1. Argument
    An attempt to support a claim or an assertion by providing a reason or reasons for accepting it. The claim that is supported is called the conclusion of the argument, and the claim or clains that provide the support are called the premises.
  2. Conclusion
    In an argument, the claim that is argued for.
  3. Conclusion Indicator
    A word or phrase (e.g., "therefore") that ordinarily indicates the presence of the conclusion of an argument.
  4. Issue
    A point that is or might be disputed, debated, or wondered about.

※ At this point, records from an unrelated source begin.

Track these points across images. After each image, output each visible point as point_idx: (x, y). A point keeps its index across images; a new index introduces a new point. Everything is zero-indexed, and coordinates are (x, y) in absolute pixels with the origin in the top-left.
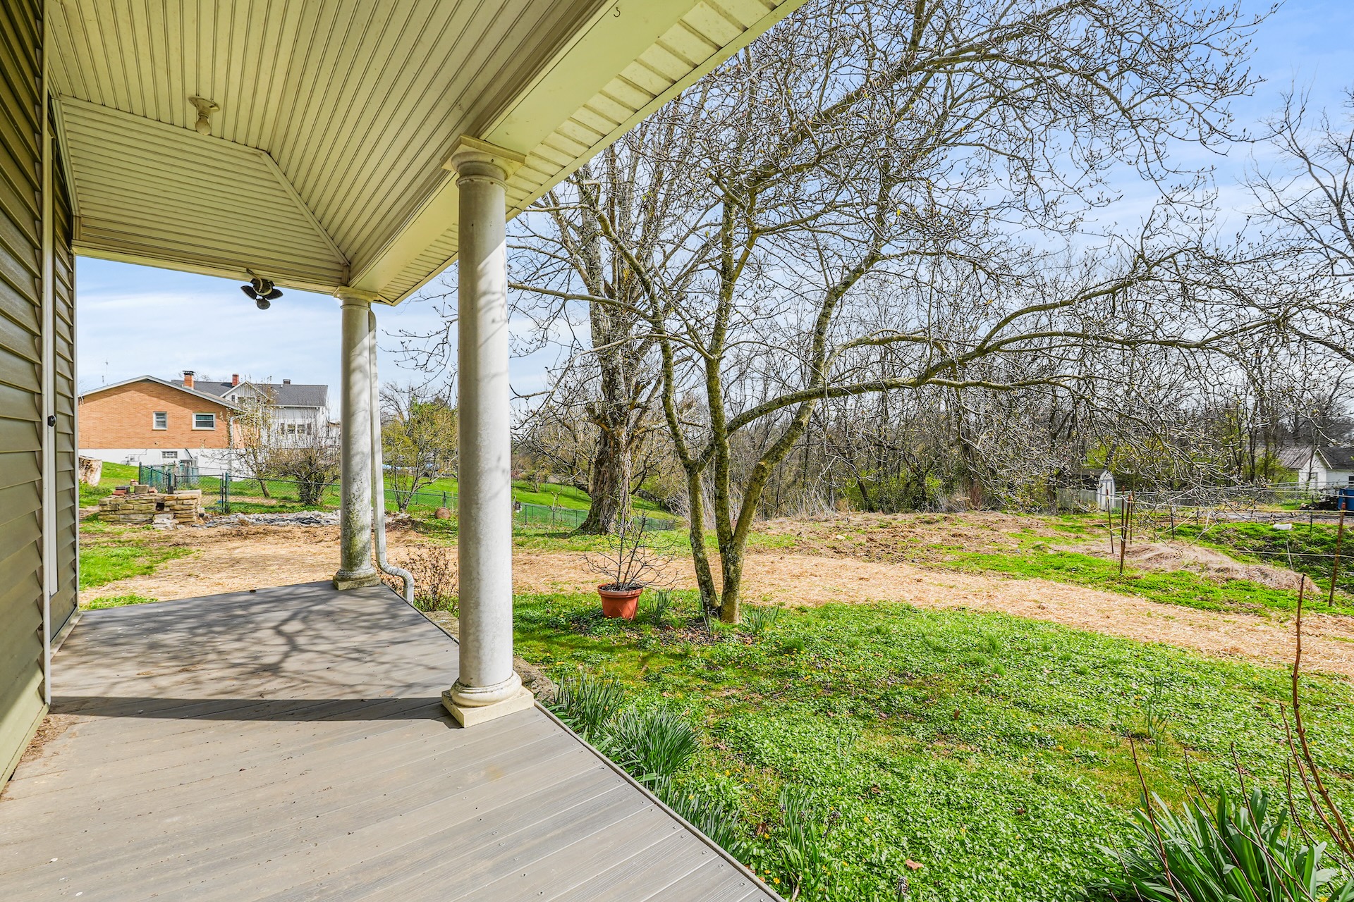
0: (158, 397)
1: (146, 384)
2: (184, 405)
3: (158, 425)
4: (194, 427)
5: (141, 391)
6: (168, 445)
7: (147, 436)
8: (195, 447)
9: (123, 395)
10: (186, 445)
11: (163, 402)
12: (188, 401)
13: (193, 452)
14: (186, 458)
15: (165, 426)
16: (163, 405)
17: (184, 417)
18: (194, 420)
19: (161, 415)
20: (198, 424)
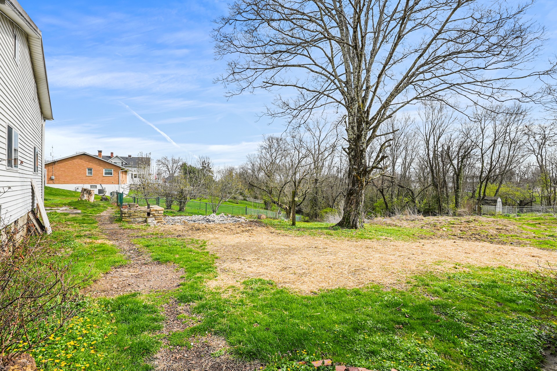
0: (89, 162)
1: (84, 156)
2: (100, 165)
3: (88, 174)
4: (104, 175)
5: (81, 159)
6: (93, 183)
7: (84, 178)
8: (104, 184)
9: (74, 160)
10: (101, 182)
11: (91, 164)
12: (102, 163)
13: (104, 186)
14: (101, 188)
15: (91, 174)
16: (91, 165)
17: (100, 171)
18: (104, 172)
19: (90, 169)
20: (106, 174)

Issues are often introduced by the word "whether," as the example "whether this train goes to Chattanooga."
  5. Nonsubjective Claim
    A claim about a factual issue
  6. Nonsubjective issue / question
    An issue that there are generally accepted methods for settling; a question for which there are generally accepted means for determining an answer.
  7. Premise
    The claim or claims in an argument that provide the reasons for believing the conclusion.
  8. Premise Indicator
    A word or phrase (e.g., "because") that ordinarily indicates the presence of the premise of an argument.
  9. Relativism
    The view that two different cultures can be correct in their opinions on the same nonsubjective issue.
  10. Subjective Claim
    A claim about a nonfactual issue.
  11. Subjective issue / quesion
    An issue for which it is not required that one of two disagreeing parties be mistaken or concerning which there is no generally accepted method of resolving.
  12. Subjectivism
    The assumption that what is true for opne person is not necessarily true for another.